Венецианское платье было непомерно узким в талии, таким, что Хандан и не стала пробовать зашнуровать его. Саму материю она отдала на перекрой к портнихе, уж больно роскошно оно было украшено, чтобы легко расстаться. Тёмный бархат контрастировал с серебряной вышивкой и ровнёхоньким крупным жемчугом, кружева были чёрные, и хотя Хандан не до конца понимала и любила их, ей приглянулись.
— А если кто-то влезет в платье? — высунулась ещё одна девушка, видя добрый настрой госпожи.

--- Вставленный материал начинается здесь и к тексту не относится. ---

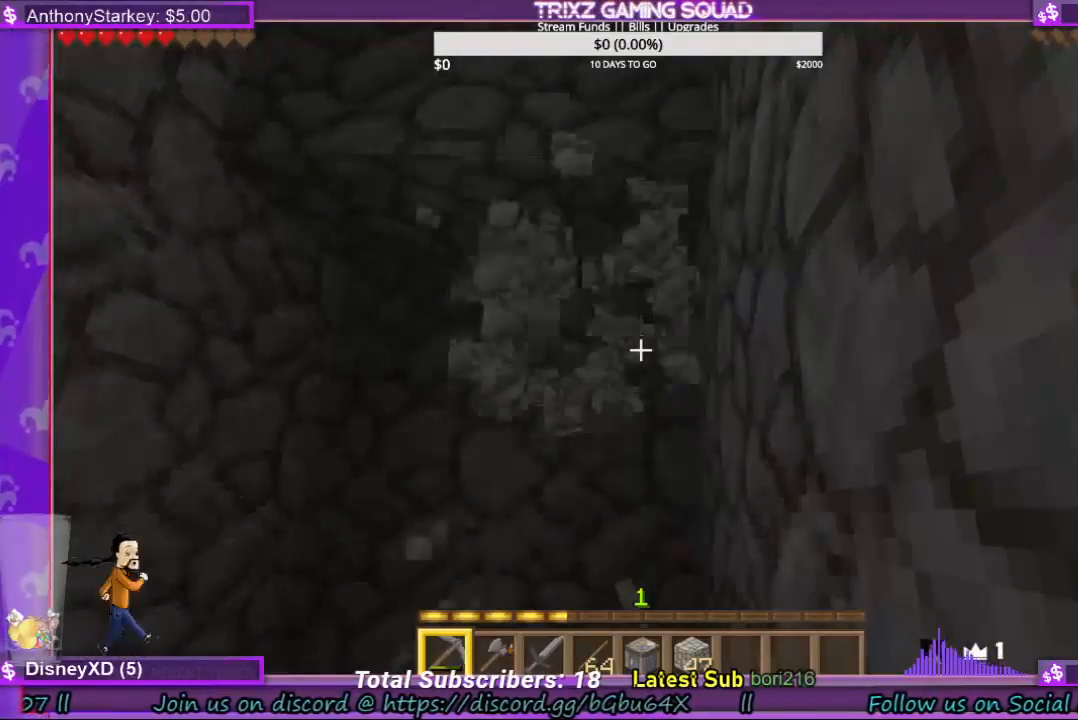
{"keys": [], "mouse": ["left"], "events": []}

— Думаю, я даже уверена, что никто не сможет, ну, а если всё же кто-то справится, я отдам счастливице все украшения, что сейчас на мне.
— И корону?
— Все. И корону тоже. Айгуль, принеси корсет.
На самом деле, чем больше Хандан любили и уважали в гареме, тем меньше она хотела видеть наложниц сына. Последнее время, пока было тепло, на территории гарема её уловить было совершенно невозможно, даже маленький Осман не мог заставить Валиде оставаться в ненавистном месте. Любые занятия она предпочитала нахождению среди глупых девиц, так и теперь Хандан напросилась пойти с Дервишем-пашой на рынок рабов, прикупить заморских танцовщиц для своего небольшого ансамбля, устроенного чтобы, опять же, избежать общения с наложницами. Да и перспектива провести полдня с Дервишем не могла не доставлять удовольствие, пусть они идут туда из разных побуждений, дорога всегда долгая.
Дервиш очень легко согласился взять с собой на невольничий рынок Хандан, попросив её одеться поскромнее, чтобы не привлекать лишнего внимания. Стоило уже начать приготовления и найти Хаджи-агу, которого надо было отговорить сопровождать свою госпожу, иначе — не поговорить ей с Дервишем и не объясниться с ним о поцелуе. Нужно было сказать, что подобная дерзость не допустима, и, как бы в душе Валиде не жаждала томных взглядов визиря, пресечь любые попытки ухаживаний с его стороны. Однако Хандан медлила со сборами и отнюдь не торопилась переодеваться в нищенскую одежду, висящую на ширме и раздражающую глаза. Какие-то коричневые тряпки, бордовый плащ, чтобы покрыть голову и походить на странного зверька больше, чем на обитательницу дворца. Он застёгивался до самой талии, а лиф нижнего платья напоминал сарафан с открытыми плечами и руками, неприличный, но адская жара не спадала несколько недель, и Хандан было не до условностей. К тому же ей долго ехать в повозке, где будет ещё невыносимее.